We have complaints about nursing homes containing 1,000 pages of names while people are lying without due care and help. A nursing home I know of had 30 residents but only seven fish to feed them. How did it intend to divide that fish? There are nursing homes with hungry and terrified residents. These cases are all on the record. The Minister should ask the HSE about them. The Government claims it will send gardaí to investigate the nursing home referred to in last night's programme. Why does the Government not publish all the reports it has? Why does it not demand the HSE answer to it?

The Dáil is taking off next week because there is a bank holiday on Monday and it is proposed to rise in early July. The Labour Party leader proposed earlier that we should sit for another week to bring in the relevant law. We should do so. We want this situation to change. This side of the House is offering the Government the leadership it so sadly lacks. We will facilitate change in every possible way because it must and will happen.

There is little else I can say on the issue.
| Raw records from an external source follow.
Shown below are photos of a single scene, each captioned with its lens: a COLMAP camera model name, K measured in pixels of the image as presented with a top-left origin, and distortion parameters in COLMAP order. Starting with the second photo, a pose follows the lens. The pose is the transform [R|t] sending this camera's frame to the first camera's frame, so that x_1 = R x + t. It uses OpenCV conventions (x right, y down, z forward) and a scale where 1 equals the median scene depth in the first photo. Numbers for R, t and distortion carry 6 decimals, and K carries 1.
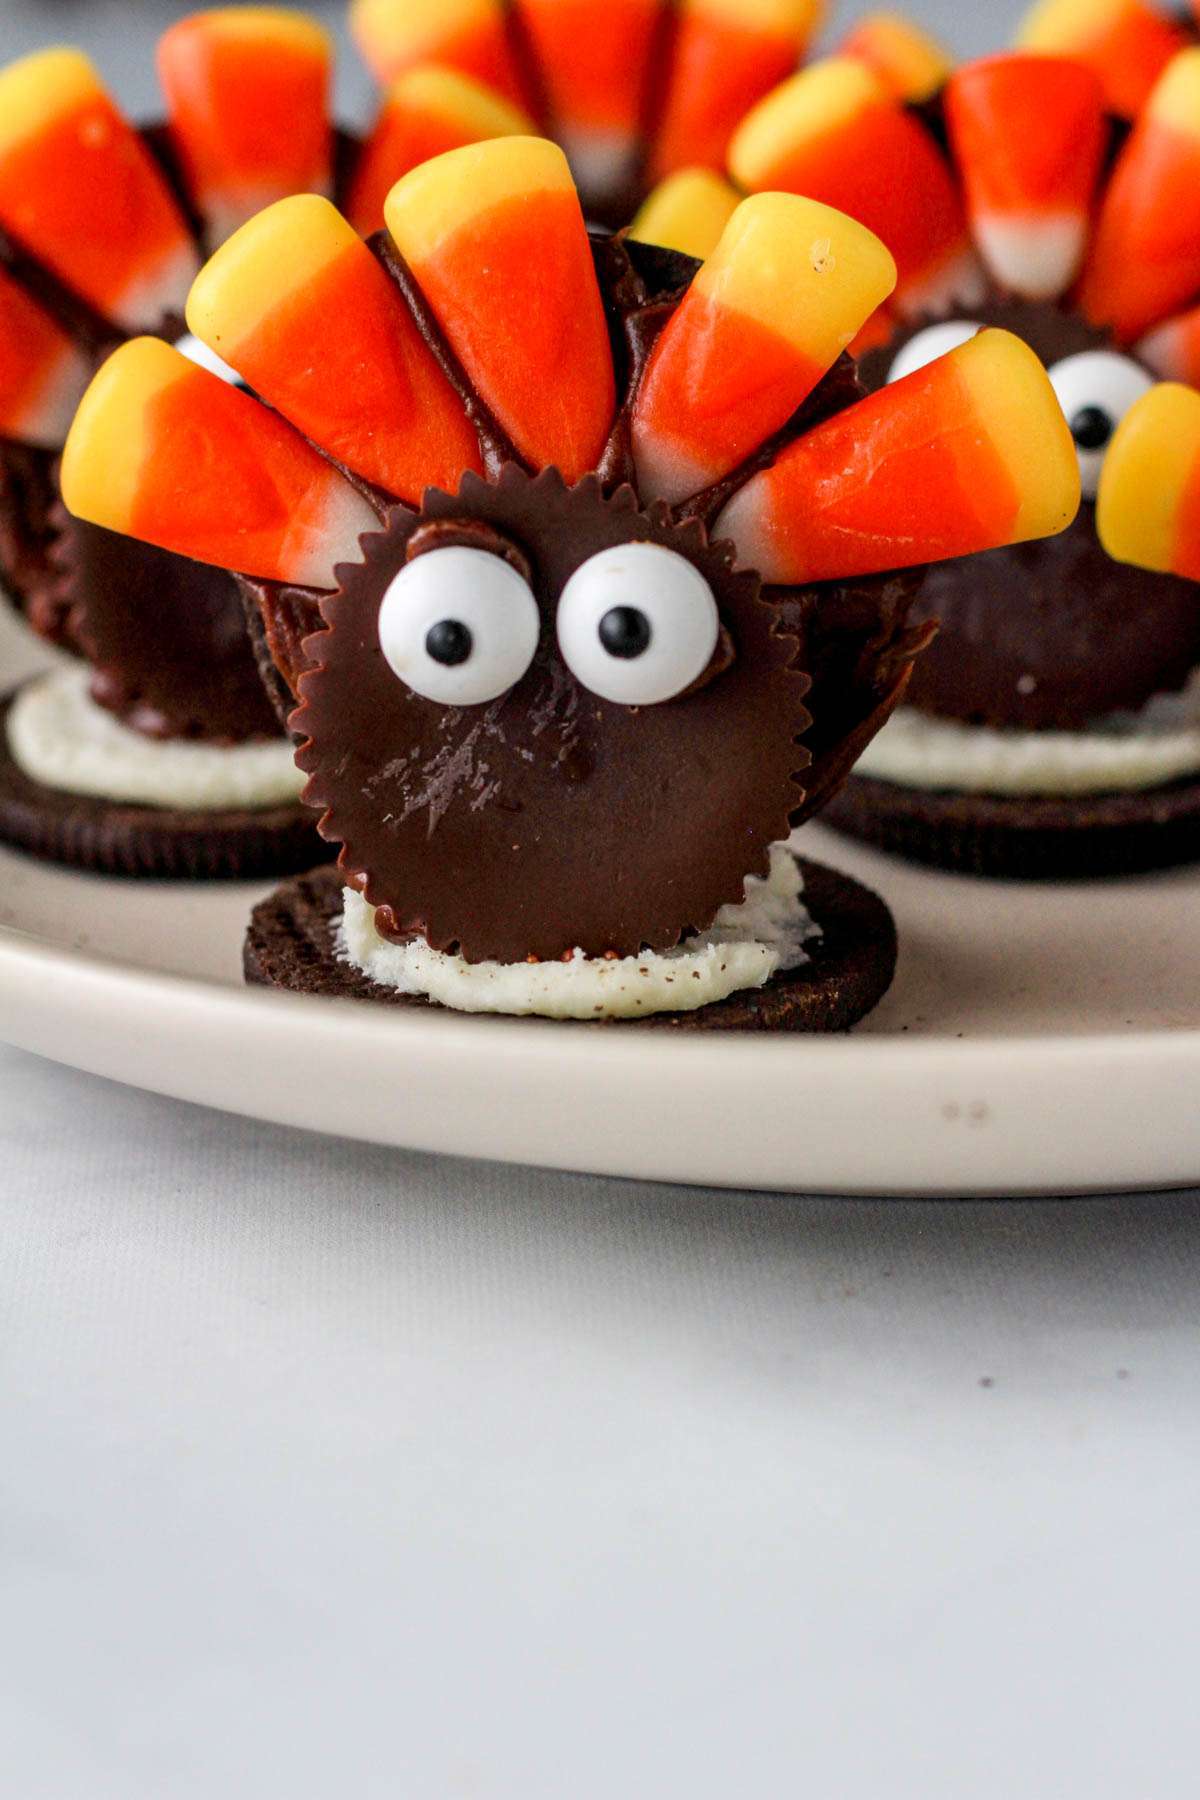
lens RADIAL K [[5040.8, 0, 600.0], [0, 5040.8, 900.0], [0, 0, 1]] dist [-0.155144, 0.700298]
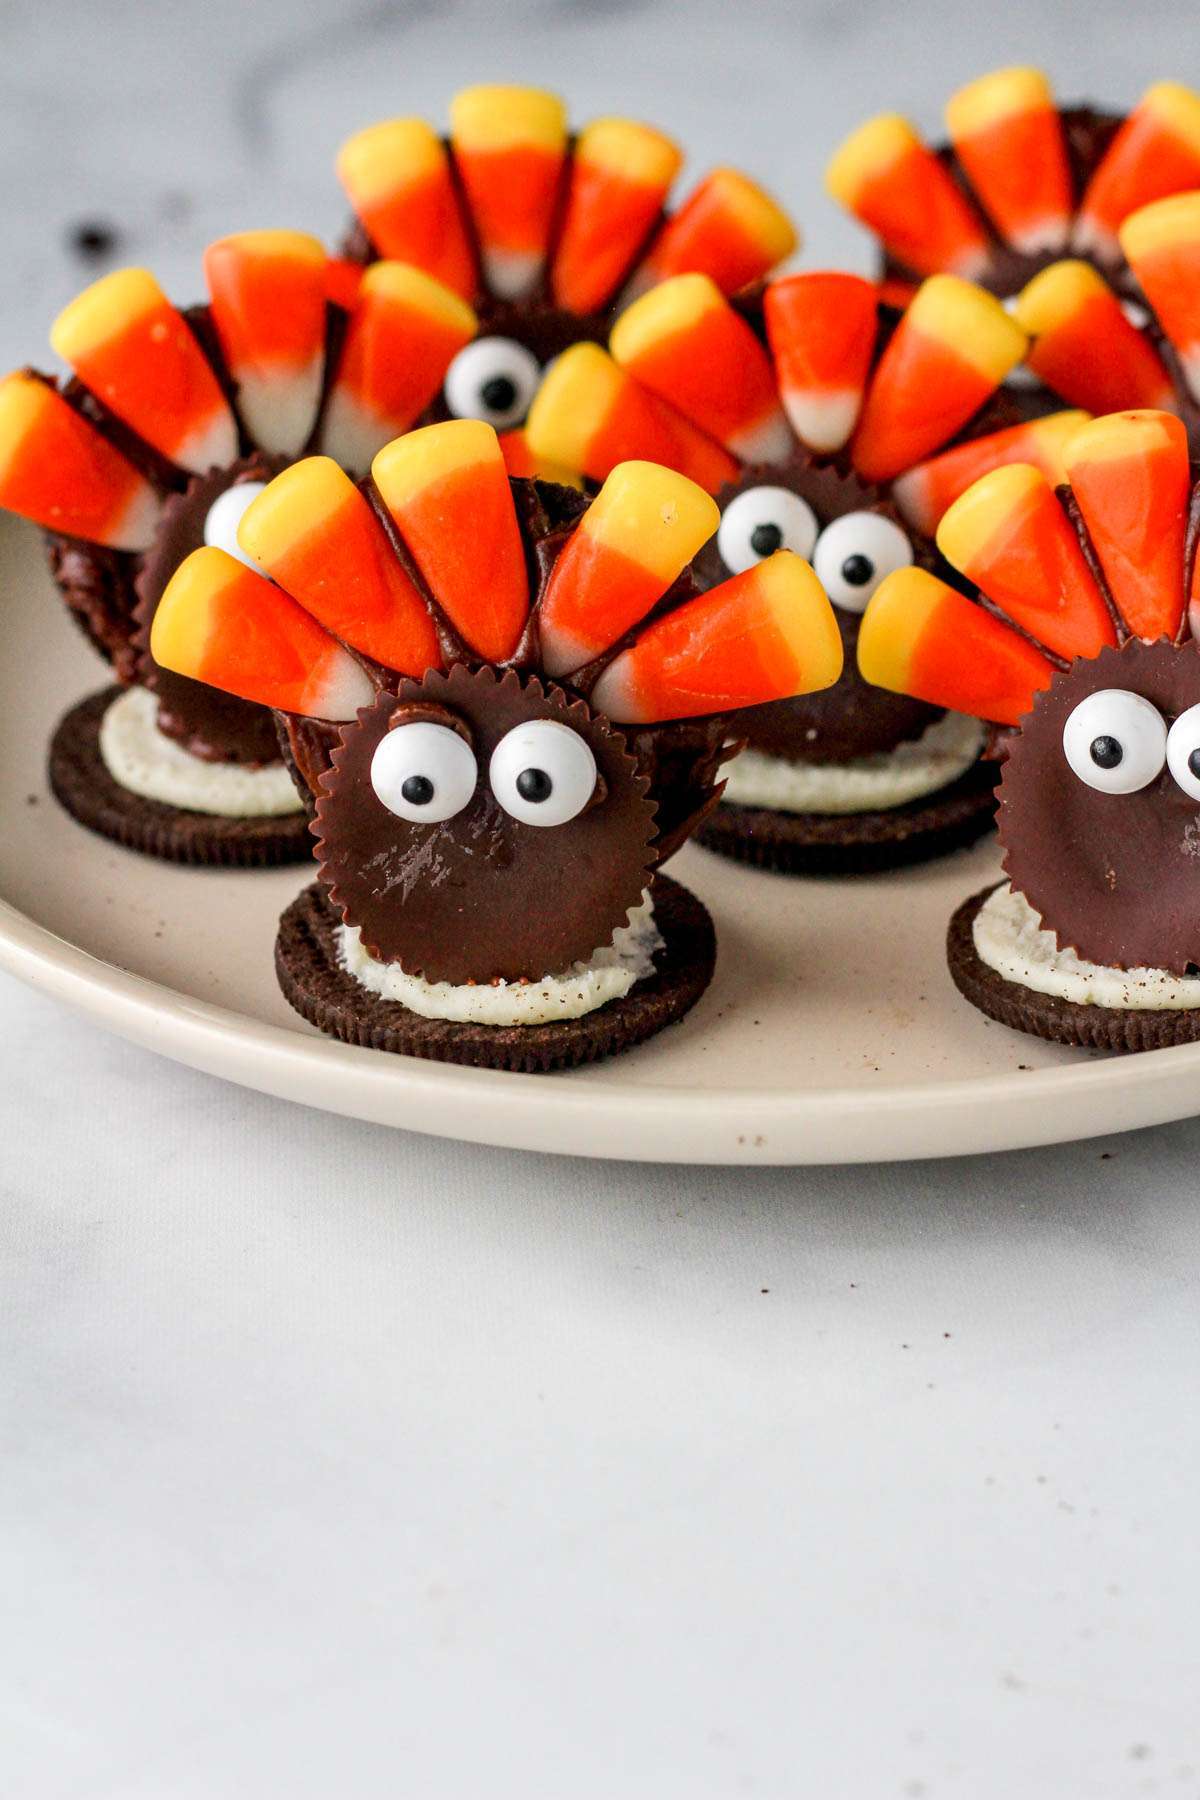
lens RADIAL K [[5040.8, 0, 600.0], [0, 5040.8, 900.0], [0, 0, 1]] dist [-0.155144, 0.700298]
pose [[0.999743, 0.004586, 0.022197, -0.008478], [-0.007996, 0.987717, 0.156046, -0.244162], [-0.021209, -0.156184, 0.987500, -0.475891]]
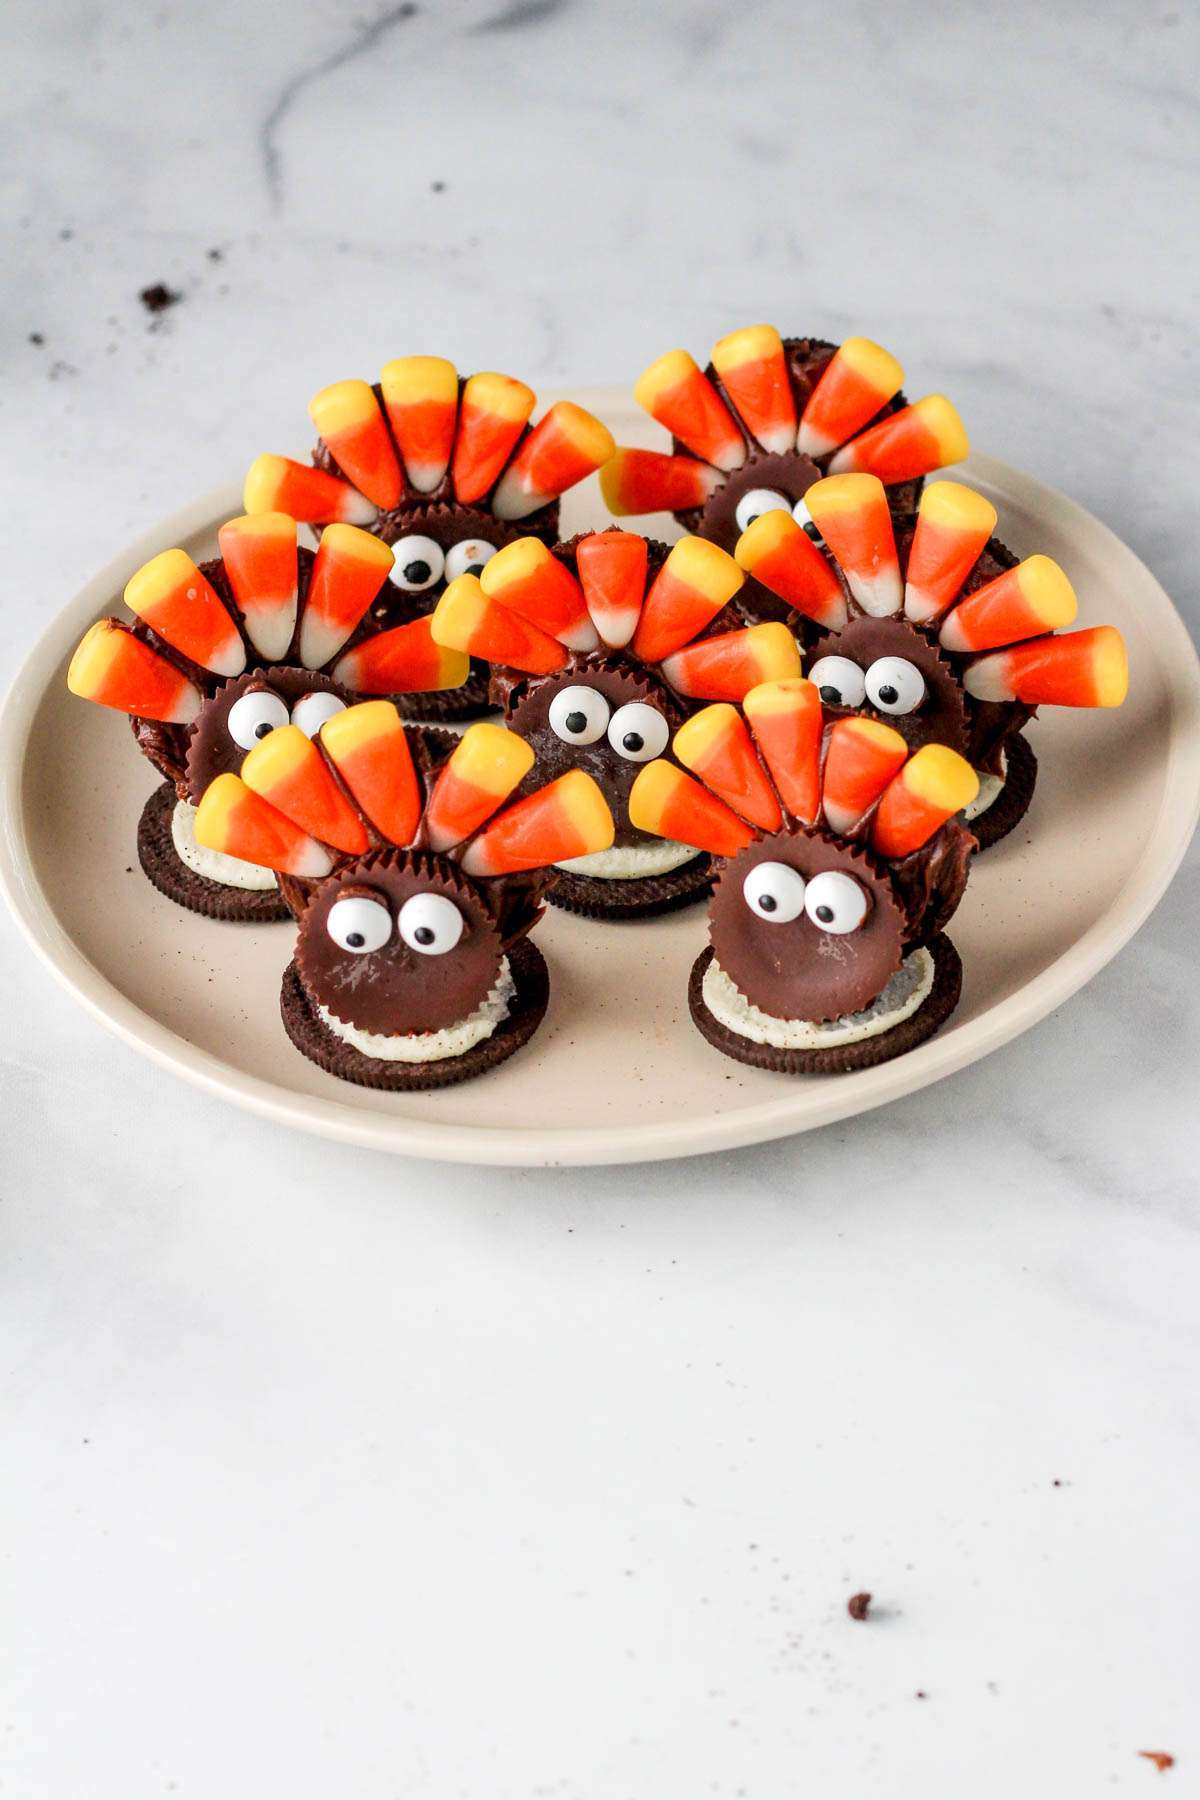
lens RADIAL K [[5640.9, 0, 600.6], [0, 5640.9, 921.0], [0, 0, 1]] dist [-0.050253, -2.440846]
pose [[0.999378, -0.027631, -0.021920, 0.148792], [0.033660, 0.932843, 0.358706, -1.027362], [0.010537, -0.359221, 0.933193, -1.569582]]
I thank my colleagues on this side of the House who supported me on the motion, in particular, Deputy Twomey. The Minister cannot afford to let this opportunity pass; it must be seized. I do not know the contents of the speech the Minister of State, Deputy Tim O'Malley, will deliver, although I have a copy of it. Its contents are similar to what the Minister said in 2001. I do not have a copy of the speech the Minister made last year when Deputy Olivia Mitchell and I raised this issue, but I am sure its contents are also similar.

Things must change; the people demand it. Old people in that nursing home, and other homes about which we know, have endured pain, suffering, hunger and torture. However, their suffering, appalling and awful as it is, may bring about change. Some good may come of their awful pain. However, the change needs to happen now. There must be an end to all of this.